Click here for an example.
Format Notes
  • The file must be formatted in simple text only. This can easily be achieved by creating the file in MS Excel and saving the file as 'Text (Tab delimited)'.
  • The file must begin with a line providing the number of diploids surveyed (N_dips) and the number of sites for which data will be included (M_sites). These numbers are separated by a whitespace character (space or tab).

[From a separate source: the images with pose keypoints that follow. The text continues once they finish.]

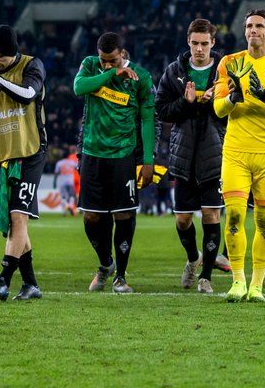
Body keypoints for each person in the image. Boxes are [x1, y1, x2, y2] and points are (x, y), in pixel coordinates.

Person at [213, 9, 265, 302]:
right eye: (249, 26)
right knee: (234, 215)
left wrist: (264, 95)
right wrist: (233, 98)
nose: (253, 30)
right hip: (235, 151)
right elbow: (218, 109)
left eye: (259, 26)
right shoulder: (229, 62)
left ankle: (257, 285)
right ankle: (238, 281)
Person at [74, 32, 155, 294]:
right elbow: (79, 88)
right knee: (91, 216)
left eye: (112, 60)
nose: (107, 64)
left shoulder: (141, 77)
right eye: (103, 60)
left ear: (123, 53)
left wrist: (148, 160)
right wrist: (111, 73)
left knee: (123, 214)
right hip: (92, 152)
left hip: (123, 154)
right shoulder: (90, 65)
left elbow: (147, 119)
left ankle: (120, 276)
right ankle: (105, 263)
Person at [0, 24, 48, 301]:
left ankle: (3, 279)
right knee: (13, 219)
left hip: (29, 151)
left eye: (0, 56)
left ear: (13, 52)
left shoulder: (32, 65)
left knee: (17, 215)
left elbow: (29, 94)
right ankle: (30, 284)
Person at [155, 18, 226, 294]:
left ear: (213, 43)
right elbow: (162, 110)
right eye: (195, 43)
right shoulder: (174, 71)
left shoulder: (225, 70)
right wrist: (186, 103)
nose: (199, 49)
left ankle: (206, 276)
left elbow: (236, 107)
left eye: (204, 44)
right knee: (182, 220)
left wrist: (215, 103)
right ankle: (193, 257)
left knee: (211, 215)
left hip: (215, 154)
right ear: (188, 41)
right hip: (183, 155)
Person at [55, 149, 79, 216]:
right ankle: (71, 206)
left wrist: (54, 182)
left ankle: (65, 209)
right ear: (68, 156)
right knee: (71, 196)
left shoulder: (59, 163)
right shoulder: (72, 162)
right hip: (71, 182)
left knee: (63, 197)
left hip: (63, 182)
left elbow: (56, 173)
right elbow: (77, 168)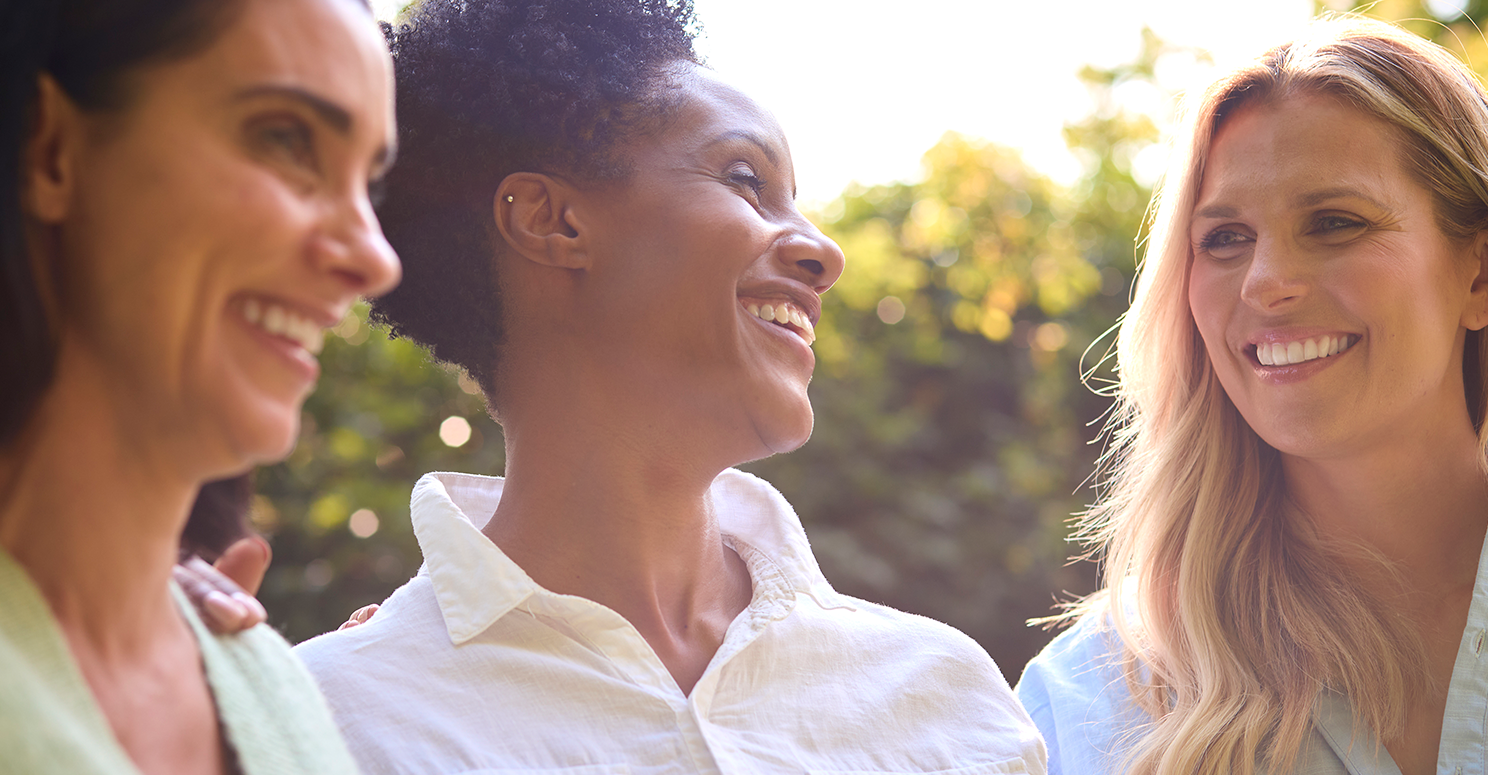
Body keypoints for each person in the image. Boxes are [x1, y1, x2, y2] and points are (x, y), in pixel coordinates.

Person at [292, 0, 1047, 772]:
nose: (824, 251)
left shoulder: (947, 701)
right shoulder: (325, 726)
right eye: (746, 179)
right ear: (553, 221)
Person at [1016, 16, 1488, 775]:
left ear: (1482, 275)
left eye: (1335, 223)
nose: (1266, 281)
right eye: (1225, 239)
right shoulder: (1084, 701)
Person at [0, 0, 401, 771]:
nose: (375, 259)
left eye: (370, 187)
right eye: (286, 139)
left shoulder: (277, 688)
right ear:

  • The next line must provide the positions of each site. The positions must be integer values, and the number of positions must equal the value of M_sites. This line must begin with a whitespace character (e.g., space or tab), and the site positions must be separated by whitespace characters.
  • Each pair of lines that follows represents the diploid genotype for an individual. The data are coded in the form of pseudohaplotypes, i.e., the placement of the alleles for each genotype with respect to the two lines is arbitrary. Individual IDs can be any arbitrary string of characters that does not include whitespace characters. The number of alleles listed must equal the number of sites surveyed (M_sites). Alleles can be any arbitrary string of characters not containing whitespace characters.
  • An additional single line can be added to indicate the ancestral states of the alleles.